**Travail demandé**
1. Indiquez si chacune des affirmations (a), (b) et (c) concorde avec le texte sur le téléchargement illégal. Répondez par oui ou par non, en citant mot pour mot les termes du texte qui tranchent.
(a) Les responsables de Torrent411 déclarent connaître l'origine de l'attaque.
(b) La tentative de vol des données des inscrits est présentée comme l'hypothèse la plus crédible.
(c) Le texte tient pour plausible qu'Hadopi soit derrière les attaques.
2. Recopiez fidèlement le passage du texte sur le téléchargement illégal qui va de « Mais qui se » jusqu'à « quoi c’est absurde. ».
3. Rédigez la suite du texte sur le téléchargement illégal et les attaques contre Torrent411, à partir de l'endroit où il s'interrompt.

**Texte de la page**
══════════

Le téléchargement illégal… Torrents, eMule, Megaupload, Hadopi… Toujours risqué de se lancer dans un sujet pareil, entre crainte d’être accusé d’en faire l’apologie et peur de procéder à des raccourcis faciles. Mais il serait dommage de ne pas prendre un peu de temps pour survoler cette part d’ombre du continent geek.
Drapeau noir
Émoi chez les pirates forcenés comme les petits flibustiers du dimanche : le site de téléchargement Torrent411 a récemment connu des déboires dont les blogs d’actualité, qui se distinguent surtout par leur capacité à spéculer sur tout et n’importe quoi, se sont fait l’écho avec une petite insistance. Il est vrai que le site a connu l’une de ses pires périodes de perturbation, évoquant auprès de ses visiteurs une « attaque de type DDOS », autrement dit une agression caractérisée de hackers.
Mais qui se cache derrière les hackers en question ? « Nous ne savons pas l’origine ou même la raison de cette attaque mais l’important est que le site ait pu, encore une fois, se relever », expliquent les responsables de Torrent411, tandis que les rumeurs bruissent. Si la tentative de vol des données des inscrits est la plus crédible, d’aucuns n’hésitent pas à évoquer l’idée qu’Hadopi puisse être derrière ces attaques. Et il convient d’expliquer en quoi c’est absurde.

══════════

**Données sources**

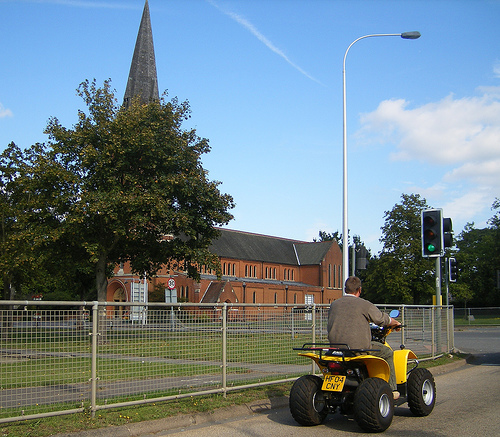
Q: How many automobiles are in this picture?
A: One.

══════════

**Réponses numérotées**
1.
(a) Non : « Nous ne savons pas l’origine ou même la raison de cette attaque »
(b) Oui : « Si la tentative de vol des données des inscrits est la plus crédible »
(c) Non : « Et il convient d’expliquer en quoi c’est absurde. »

2.
Mais qui se cache derrière les hackers en question ? « Nous ne savons pas l’origine ou même la raison de cette attaque mais l’important est que le site ait pu, encore une fois, se relever », expliquent les responsables de Torrent411, tandis que les rumeurs bruissent. Si la tentative de vol des données des inscrits est la plus crédible, d’aucuns n’hésitent pas à évoquer l’idée qu’Hadopi puisse être derrière ces attaques. Et il convient d’expliquer en quoi c’est absurde.

3.
« Hototorité »
Hadopi existe toujours. François Hollande n’a jamais pu ou su prendre une position claire sur le sujet, ainsi que le rappelait en 2013 cet excellent article du Monde. Cependant, l’efficacité de cette Haute autorité pour la diffusion des œuvres et la protection des droits sur Internet ne saute pas aux yeux.
On remarquera surtout que sa présidente, Marie-Françoise Marais, n’est pas femme à mâcher ses mots. Après s’être battue comme une lionne pour sauver son bébé qui fut un temps menacé de remplacement, elle évoque dans le dernier rapport d’activité d’Hadopi un « projet de transfert mal fagoté », avant de parler d”« asphyxie budgétaire » ou de « grand gaspillage d’énergie ». On a remercié des ministres pour moins que ça.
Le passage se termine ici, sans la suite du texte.